Collected data
※ ※ ※

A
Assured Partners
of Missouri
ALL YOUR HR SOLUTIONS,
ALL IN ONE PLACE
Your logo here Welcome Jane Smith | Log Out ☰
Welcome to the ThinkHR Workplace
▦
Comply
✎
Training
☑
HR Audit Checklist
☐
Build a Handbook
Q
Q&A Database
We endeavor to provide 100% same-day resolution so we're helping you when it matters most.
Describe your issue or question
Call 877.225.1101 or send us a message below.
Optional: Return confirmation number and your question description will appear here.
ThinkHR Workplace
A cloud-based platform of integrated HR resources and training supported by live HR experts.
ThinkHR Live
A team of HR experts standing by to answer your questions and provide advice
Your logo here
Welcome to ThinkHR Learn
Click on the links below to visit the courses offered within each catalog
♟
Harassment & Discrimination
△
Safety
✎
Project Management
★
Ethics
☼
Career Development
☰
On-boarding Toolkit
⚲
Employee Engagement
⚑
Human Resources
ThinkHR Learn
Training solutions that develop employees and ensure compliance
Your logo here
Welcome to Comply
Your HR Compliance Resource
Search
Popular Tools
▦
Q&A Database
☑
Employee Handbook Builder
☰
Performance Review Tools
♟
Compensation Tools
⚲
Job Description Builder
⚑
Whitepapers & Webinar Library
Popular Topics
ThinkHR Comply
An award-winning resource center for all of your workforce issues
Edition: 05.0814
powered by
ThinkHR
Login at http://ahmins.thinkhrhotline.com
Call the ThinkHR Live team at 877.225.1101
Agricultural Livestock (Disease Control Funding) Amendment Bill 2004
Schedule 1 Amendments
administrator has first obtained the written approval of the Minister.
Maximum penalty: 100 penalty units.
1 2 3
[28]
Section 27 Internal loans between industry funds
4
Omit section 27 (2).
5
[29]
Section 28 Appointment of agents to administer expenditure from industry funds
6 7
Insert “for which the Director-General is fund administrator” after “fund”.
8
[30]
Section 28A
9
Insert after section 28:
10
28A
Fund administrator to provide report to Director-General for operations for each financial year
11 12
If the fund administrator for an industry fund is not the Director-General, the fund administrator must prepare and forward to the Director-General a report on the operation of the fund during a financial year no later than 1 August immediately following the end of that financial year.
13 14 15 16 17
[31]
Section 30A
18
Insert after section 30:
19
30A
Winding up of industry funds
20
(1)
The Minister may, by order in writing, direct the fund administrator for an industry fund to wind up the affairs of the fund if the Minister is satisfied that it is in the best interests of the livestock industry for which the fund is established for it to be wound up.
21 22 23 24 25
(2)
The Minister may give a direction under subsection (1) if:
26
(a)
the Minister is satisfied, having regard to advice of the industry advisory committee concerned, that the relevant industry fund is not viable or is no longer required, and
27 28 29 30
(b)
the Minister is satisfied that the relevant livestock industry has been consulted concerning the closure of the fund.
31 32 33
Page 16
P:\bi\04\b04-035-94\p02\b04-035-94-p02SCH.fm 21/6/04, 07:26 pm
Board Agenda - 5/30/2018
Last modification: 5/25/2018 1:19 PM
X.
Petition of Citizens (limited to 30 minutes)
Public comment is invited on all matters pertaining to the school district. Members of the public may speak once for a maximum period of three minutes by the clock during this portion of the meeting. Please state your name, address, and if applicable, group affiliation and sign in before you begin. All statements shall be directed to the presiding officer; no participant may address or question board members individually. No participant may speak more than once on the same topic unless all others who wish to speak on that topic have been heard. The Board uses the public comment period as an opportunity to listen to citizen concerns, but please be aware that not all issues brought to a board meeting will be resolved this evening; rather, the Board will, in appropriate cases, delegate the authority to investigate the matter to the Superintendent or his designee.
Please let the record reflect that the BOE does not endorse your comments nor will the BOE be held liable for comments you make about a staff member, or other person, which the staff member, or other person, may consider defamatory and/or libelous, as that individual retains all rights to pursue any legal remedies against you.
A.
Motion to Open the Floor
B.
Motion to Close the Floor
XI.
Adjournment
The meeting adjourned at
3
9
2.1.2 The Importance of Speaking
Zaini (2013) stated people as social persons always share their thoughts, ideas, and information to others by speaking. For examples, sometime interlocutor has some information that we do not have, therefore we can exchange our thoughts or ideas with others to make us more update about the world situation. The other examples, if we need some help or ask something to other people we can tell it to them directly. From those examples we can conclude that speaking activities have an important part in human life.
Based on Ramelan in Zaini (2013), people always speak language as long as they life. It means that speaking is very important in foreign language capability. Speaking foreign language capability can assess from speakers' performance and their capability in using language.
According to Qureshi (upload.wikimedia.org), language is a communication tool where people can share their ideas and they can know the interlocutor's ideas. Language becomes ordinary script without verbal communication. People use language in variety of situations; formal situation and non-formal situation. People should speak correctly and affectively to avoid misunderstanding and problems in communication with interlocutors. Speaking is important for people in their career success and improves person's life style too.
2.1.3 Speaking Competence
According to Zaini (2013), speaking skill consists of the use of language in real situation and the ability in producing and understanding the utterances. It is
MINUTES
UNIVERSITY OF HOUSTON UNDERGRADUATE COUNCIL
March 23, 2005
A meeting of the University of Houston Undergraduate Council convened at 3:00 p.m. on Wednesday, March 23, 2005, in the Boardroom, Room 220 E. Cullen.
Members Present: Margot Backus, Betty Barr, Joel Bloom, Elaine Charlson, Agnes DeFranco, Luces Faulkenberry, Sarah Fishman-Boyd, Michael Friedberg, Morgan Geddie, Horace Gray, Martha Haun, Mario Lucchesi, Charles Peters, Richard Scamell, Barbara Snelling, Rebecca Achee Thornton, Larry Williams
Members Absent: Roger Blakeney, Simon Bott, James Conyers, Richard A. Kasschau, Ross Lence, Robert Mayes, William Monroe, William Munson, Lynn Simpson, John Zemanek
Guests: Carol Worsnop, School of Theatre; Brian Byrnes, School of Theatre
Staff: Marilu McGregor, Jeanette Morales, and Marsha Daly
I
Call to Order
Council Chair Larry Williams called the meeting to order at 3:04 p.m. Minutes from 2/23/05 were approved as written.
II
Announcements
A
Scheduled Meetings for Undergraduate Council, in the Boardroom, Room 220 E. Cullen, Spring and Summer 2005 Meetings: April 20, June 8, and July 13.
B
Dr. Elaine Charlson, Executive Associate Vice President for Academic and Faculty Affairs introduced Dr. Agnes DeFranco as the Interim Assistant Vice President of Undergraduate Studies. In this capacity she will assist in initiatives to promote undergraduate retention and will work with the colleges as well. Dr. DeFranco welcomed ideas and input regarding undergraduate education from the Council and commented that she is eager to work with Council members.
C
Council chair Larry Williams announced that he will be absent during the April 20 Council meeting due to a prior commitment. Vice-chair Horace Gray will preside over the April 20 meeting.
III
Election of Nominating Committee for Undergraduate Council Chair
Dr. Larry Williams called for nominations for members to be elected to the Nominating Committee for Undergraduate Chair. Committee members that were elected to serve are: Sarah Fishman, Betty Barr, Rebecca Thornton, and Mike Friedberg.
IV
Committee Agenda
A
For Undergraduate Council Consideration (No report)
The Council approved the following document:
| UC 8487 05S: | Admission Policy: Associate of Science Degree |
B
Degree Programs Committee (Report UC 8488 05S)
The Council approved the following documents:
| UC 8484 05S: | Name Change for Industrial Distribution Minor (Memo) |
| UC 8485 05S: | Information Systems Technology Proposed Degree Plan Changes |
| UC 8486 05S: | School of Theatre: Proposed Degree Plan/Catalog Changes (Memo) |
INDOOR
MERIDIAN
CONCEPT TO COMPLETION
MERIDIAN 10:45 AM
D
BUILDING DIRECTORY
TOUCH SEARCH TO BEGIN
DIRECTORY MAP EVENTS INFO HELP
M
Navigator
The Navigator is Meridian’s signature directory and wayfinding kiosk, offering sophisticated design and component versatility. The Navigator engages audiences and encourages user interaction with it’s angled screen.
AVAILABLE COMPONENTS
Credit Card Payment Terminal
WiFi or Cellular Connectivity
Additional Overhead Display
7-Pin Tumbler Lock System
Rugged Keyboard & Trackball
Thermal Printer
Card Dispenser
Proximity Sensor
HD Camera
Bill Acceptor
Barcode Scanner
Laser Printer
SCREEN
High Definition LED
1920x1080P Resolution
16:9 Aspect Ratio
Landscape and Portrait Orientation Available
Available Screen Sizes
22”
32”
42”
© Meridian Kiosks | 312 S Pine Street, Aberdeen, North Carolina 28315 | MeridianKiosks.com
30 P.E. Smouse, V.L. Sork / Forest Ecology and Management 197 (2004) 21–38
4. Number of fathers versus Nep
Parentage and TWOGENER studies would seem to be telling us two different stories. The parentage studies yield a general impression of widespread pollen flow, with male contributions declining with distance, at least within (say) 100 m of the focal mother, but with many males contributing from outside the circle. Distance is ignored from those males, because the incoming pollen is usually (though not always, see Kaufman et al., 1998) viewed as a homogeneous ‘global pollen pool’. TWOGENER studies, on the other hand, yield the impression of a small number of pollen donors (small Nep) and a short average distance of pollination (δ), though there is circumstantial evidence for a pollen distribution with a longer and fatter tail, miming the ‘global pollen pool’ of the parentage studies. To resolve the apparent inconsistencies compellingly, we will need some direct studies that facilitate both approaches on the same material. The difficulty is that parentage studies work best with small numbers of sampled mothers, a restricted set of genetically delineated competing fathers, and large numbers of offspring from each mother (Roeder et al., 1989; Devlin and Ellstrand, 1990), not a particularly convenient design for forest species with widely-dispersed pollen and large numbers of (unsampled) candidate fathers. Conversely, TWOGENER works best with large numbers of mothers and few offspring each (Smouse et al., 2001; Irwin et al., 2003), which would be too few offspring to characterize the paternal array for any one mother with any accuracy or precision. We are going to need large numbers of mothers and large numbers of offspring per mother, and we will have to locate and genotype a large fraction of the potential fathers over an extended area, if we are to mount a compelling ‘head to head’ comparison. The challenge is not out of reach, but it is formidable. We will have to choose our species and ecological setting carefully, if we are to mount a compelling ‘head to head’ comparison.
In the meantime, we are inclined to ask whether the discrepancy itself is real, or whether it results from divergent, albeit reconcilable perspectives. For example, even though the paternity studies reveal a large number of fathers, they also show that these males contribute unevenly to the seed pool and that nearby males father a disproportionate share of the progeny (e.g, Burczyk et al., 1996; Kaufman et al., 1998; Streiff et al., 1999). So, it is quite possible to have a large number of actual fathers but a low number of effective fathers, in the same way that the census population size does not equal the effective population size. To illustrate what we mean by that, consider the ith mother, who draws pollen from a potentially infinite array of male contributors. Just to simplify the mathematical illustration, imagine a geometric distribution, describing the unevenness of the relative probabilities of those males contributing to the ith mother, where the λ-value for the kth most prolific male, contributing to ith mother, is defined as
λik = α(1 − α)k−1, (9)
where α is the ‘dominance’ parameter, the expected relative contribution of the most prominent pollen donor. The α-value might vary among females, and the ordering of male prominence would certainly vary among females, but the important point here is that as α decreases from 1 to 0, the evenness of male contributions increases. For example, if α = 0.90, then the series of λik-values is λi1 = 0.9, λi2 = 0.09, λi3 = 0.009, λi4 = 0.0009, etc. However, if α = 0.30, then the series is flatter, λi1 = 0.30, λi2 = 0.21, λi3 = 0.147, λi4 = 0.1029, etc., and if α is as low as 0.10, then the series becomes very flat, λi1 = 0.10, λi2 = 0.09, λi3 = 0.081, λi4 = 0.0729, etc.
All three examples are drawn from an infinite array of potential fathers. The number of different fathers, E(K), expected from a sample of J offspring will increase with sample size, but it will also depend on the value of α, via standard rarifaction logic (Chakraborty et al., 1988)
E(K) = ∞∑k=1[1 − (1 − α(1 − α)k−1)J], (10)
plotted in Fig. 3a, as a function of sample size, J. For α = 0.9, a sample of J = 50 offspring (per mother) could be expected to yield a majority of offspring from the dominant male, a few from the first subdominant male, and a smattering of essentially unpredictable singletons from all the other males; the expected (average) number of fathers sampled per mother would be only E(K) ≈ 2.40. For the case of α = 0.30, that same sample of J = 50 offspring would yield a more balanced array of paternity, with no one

※ ※ ※

• [Directions]
Give back exactly the lines above, from the line containing "Card Dispenser" through the line containing "4. Number of fathers versus Nep", with both end lines and nothing more.

• [Output for this task]
Card Dispenser
Proximity Sensor
HD Camera
Bill Acceptor
Barcode Scanner
Laser Printer
SCREEN
High Definition LED
1920x1080P Resolution
16:9 Aspect Ratio
Landscape and Portrait Orientation Available
Available Screen Sizes
22”
32”
42”
© Meridian Kiosks | 312 S Pine Street, Aberdeen, North Carolina 28315 | MeridianKiosks.com
30 P.E. Smouse, V.L. Sork / Forest Ecology and Management 197 (2004) 21–38
4. Number of fathers versus Nep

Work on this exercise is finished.